**RECORDS TO USE:**
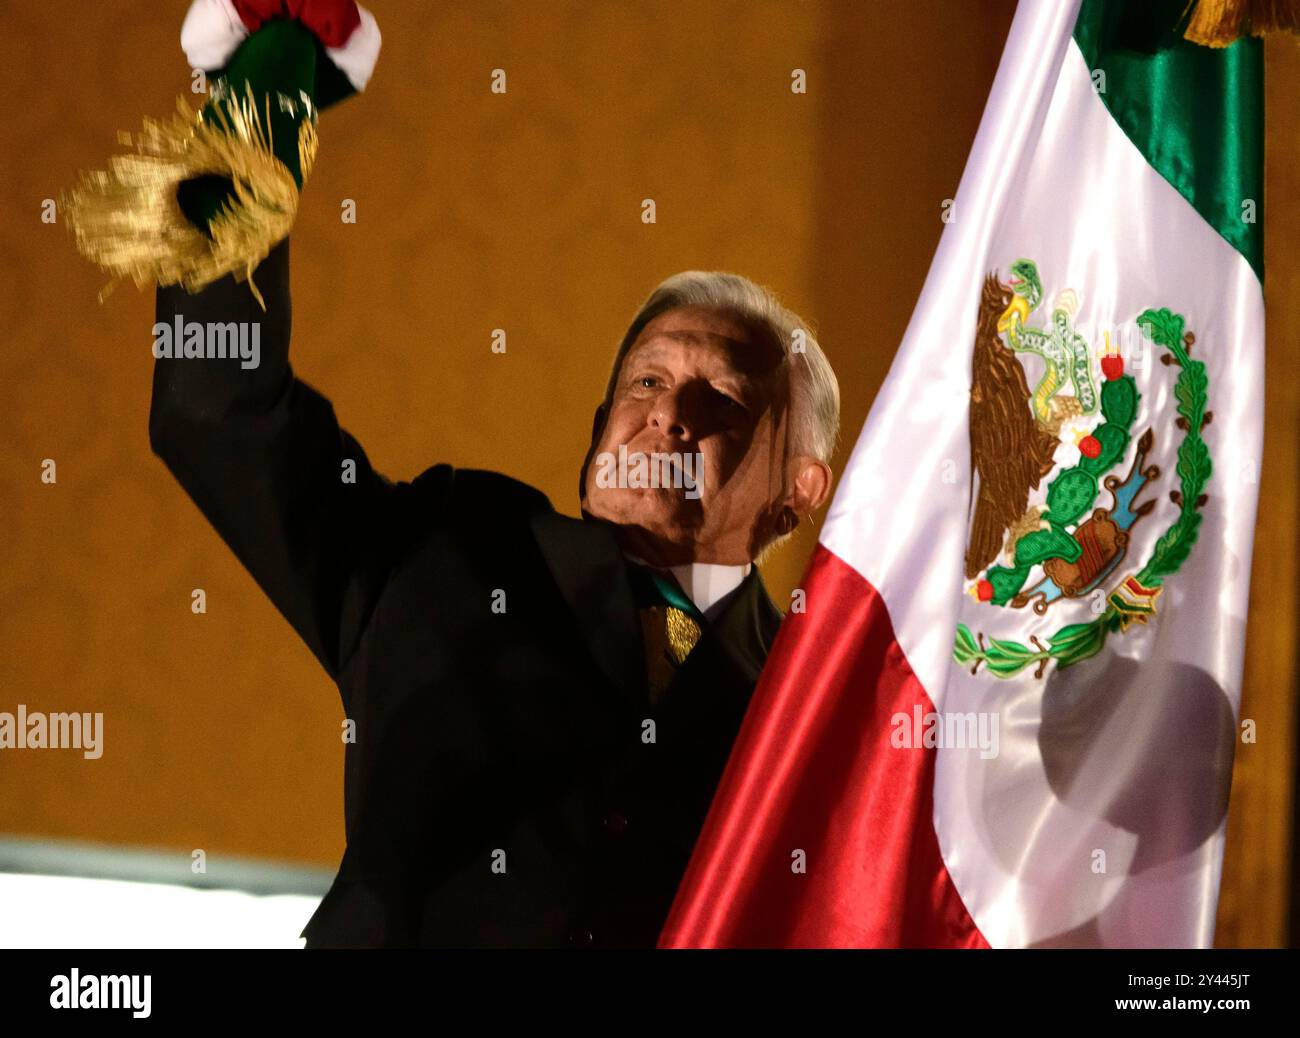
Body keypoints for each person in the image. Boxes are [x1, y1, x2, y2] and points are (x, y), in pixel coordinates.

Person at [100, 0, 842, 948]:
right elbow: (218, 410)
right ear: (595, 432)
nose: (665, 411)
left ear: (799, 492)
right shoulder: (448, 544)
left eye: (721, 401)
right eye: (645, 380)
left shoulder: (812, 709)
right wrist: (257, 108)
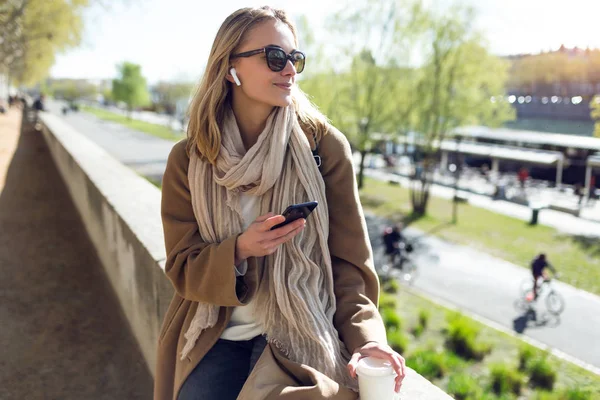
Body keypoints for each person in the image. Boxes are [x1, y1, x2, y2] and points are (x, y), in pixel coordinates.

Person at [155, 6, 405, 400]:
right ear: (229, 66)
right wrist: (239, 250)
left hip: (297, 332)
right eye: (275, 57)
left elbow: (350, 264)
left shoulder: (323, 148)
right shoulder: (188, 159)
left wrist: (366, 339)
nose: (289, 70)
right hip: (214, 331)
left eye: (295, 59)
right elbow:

**EXERCISE DESCRIPTION:** Set down only the lines from the line with "right wrist: (239, 250)" through the last line of the data above, keeping both the first and the last.

**OUTPUT FOR THIS TASK:**
right wrist: (239, 250)
left hip: (297, 332)
right eye: (275, 57)
left elbow: (350, 264)
left shoulder: (323, 148)
right shoulder: (188, 159)
left wrist: (366, 339)
nose: (289, 70)
right hip: (214, 331)
left eye: (295, 59)
right elbow:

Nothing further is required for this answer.